I forked the repo and made some small changes by setting up the default time, queue for the Harvard Odyssey HPC cluster. I also changed how the script is named. I prefix the names with the dates so it can be sorted easily by linux command.
Please check the research computing page for specifications of parameters for Odyssey at here.
from slurmpy import Slurm
# default parameter
s = Slurm("jobname")
print(str(s))
#!/bin/bash
#SBATCH -e logs/jobname.%J.err
#SBATCH -o logs/jobname.%J.out
#SBATCH -J jobname
#SBATCH --time=00:02:00
#SBATCH -n 1
#SBATCH -N 1
#SBATCH -p general
#SBATCH --mem=4000
set -eo pipefail -o nounset
__script__
s = Slurm("job-name", {"time": "04:00:00", "partition": "shared"})
print(str(s))
#!/bin/bash
#SBATCH -e logs/job-name.%J.err
#SBATCH -o logs/job-name.%J.out
#SBATCH -J job-name
#SBATCH --time=04:00:00
#SBATCH --partition=shared
#SBATCH -n 1
#SBATCH -N 1
#SBATCH -p general
#SBATCH --mem=4000
set -eo pipefail -o nounset
__script__
This little utility can handle single letter parameter or full name. e.g. you can specify p
or partition
, but note that the default is -p
, and if you specify partition
, the -p
is not overwritten (can be improved to check that). to overwrite the default, use Slurm("job-name", {"time": "04:00:00", "p": "shared"})
. The same for time
and mem
. e.g. If you want to overwrite mem
, do not use m
.
s.run("""
do
lots
of
stuff
""", name_addition="", tries=1, depends_on=[job_id]))

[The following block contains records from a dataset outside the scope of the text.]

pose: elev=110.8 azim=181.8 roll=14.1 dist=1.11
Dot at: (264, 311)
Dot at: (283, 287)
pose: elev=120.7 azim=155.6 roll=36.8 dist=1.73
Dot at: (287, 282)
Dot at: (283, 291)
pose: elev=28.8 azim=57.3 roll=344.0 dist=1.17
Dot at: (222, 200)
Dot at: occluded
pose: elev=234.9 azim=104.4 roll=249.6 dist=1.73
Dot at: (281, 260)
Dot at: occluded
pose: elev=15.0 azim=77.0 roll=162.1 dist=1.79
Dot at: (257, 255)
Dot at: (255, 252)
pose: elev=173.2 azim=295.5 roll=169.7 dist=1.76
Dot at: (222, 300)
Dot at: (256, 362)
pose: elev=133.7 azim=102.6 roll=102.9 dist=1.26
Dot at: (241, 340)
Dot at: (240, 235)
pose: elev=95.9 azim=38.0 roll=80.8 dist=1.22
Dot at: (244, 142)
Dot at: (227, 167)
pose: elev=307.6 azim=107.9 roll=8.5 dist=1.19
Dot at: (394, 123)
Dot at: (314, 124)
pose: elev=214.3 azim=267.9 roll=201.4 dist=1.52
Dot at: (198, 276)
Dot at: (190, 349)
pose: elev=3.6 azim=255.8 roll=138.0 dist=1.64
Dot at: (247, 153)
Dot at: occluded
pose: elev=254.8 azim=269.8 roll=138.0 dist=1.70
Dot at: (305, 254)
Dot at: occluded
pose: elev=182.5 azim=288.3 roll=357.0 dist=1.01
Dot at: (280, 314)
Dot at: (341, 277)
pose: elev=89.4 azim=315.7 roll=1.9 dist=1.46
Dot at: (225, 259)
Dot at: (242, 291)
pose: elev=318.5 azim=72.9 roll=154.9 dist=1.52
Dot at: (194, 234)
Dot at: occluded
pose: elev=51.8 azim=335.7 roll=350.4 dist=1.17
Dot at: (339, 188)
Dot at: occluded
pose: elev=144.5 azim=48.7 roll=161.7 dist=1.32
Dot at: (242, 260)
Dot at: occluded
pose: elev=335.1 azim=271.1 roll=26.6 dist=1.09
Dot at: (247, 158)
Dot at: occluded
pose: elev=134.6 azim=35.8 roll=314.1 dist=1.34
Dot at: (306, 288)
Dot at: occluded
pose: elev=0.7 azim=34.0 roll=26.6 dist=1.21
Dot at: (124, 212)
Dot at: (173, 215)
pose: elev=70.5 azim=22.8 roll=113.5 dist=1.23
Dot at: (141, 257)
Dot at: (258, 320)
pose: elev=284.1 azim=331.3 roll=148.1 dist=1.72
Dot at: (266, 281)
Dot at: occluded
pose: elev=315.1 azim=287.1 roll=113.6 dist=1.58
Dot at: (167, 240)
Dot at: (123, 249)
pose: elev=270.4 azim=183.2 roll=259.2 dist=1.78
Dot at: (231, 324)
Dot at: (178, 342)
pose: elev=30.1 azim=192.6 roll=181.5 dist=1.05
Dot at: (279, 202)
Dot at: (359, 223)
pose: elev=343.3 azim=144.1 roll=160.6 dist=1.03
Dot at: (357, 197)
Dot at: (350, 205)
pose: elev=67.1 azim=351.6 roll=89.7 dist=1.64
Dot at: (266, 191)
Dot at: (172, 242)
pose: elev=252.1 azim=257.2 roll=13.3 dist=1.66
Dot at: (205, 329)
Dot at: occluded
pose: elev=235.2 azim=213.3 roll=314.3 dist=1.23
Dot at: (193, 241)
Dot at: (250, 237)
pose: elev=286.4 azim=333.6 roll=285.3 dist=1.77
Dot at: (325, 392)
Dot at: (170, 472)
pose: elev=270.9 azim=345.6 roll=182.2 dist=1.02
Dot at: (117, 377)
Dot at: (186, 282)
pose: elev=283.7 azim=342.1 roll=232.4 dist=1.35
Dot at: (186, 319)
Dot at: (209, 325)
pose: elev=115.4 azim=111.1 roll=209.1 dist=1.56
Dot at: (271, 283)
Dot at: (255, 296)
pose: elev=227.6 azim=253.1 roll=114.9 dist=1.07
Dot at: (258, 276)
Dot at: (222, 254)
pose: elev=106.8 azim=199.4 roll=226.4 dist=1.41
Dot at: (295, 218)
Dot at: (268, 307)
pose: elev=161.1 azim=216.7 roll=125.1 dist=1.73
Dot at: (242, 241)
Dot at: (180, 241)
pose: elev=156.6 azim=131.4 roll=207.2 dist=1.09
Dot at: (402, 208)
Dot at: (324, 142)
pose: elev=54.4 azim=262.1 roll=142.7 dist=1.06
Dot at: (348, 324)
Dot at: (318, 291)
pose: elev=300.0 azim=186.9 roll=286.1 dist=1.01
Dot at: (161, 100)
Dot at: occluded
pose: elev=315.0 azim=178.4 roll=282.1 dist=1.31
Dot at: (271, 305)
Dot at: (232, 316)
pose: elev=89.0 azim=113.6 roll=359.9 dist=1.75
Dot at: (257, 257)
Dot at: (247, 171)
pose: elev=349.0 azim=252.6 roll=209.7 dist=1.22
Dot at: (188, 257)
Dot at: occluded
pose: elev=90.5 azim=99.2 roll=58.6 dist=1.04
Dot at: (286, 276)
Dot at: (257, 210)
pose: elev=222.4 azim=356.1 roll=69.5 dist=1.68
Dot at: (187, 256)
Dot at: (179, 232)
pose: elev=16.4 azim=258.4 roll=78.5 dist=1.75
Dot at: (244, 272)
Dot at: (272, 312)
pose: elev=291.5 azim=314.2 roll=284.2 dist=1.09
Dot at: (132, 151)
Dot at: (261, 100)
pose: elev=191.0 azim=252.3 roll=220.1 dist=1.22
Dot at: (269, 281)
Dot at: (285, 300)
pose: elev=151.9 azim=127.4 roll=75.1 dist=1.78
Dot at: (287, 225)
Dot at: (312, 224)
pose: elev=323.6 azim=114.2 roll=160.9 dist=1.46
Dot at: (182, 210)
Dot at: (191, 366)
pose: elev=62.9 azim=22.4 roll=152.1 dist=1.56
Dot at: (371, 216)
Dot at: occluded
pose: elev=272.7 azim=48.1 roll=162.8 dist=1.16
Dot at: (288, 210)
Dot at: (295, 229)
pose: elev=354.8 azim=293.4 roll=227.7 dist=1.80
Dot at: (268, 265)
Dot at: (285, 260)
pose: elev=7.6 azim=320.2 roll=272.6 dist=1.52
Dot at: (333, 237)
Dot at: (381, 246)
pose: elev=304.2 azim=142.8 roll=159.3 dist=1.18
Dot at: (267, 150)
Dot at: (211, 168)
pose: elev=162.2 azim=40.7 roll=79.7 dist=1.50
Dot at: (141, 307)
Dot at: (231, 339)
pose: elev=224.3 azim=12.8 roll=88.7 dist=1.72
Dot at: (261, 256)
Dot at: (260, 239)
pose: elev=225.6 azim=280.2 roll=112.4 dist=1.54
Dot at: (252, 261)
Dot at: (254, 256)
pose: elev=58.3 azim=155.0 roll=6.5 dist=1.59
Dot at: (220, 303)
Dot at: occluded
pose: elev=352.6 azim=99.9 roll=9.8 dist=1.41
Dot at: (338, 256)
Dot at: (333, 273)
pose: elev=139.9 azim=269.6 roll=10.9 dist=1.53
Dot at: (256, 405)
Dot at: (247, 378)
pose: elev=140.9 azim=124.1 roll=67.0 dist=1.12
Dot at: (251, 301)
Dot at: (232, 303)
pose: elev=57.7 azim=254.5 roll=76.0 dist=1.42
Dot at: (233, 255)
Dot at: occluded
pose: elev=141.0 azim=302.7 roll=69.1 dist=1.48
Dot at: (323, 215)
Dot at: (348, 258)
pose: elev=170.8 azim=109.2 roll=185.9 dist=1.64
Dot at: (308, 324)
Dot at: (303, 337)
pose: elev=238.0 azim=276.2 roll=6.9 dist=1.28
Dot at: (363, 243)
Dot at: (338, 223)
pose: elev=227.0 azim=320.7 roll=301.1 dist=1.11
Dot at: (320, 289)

The above will submit the job to sbatch
automatically write the script to slurm_scripts/
and automatically write logs/{name}.err
and logs/{name}.out
. It will have today's
date in the log and script names.
The script to run() can also contain $variables
which are filled with the cmd_kwarg
dict.
E.g. echo $name
could be filled with cmd_kwargs={'name': 'sally'}
A command can be tested (not sent to queue) by setting the _cmd
to bash
.
The default is sbatch
which submits jobs to slurm.
Each time slurmpy.Slurm().run()
is called, it returns the job-id of the submitted job. This
can then be sent to a subsequent job:
s = Slurmp()
s.run(..., depends_on=[job_id])
to indicate that this job should not run until the the job with job_id
has finished successfully.
git clone https://github.com/crazyhottommy/slurmpy
cd slurmpy
python setup.py install --user
mkdir slurmpy_odyssey
cd slurmpy_odyssey
python
from slurmpy import Slurm
...
exit()
# the scripts will be writen in the slurm_scripts folder and the logs in the logs folder.
find .
./slurm-scripts
./slurm-scripts/2018-10-09-test-tommyfirstjob.sh
./slurm-scripts/2018-10-09-tommysecondjob.sh
./listfiles2.txt
./mylistfiles.txt
./logs
./logs/2018-10-09-tommysecondjob.55721494.err
./logs/2018-10-09-tommysecondjob.55721494.out
./logs/2018-10-09-test-tommyfirstjob.55718062.err
./logs/2018-10-09-test-tommyfirstjob.55718062.out
This way, the logs
and slurm_scripts
folder will be generated inside the slurmpy_odyssey folder.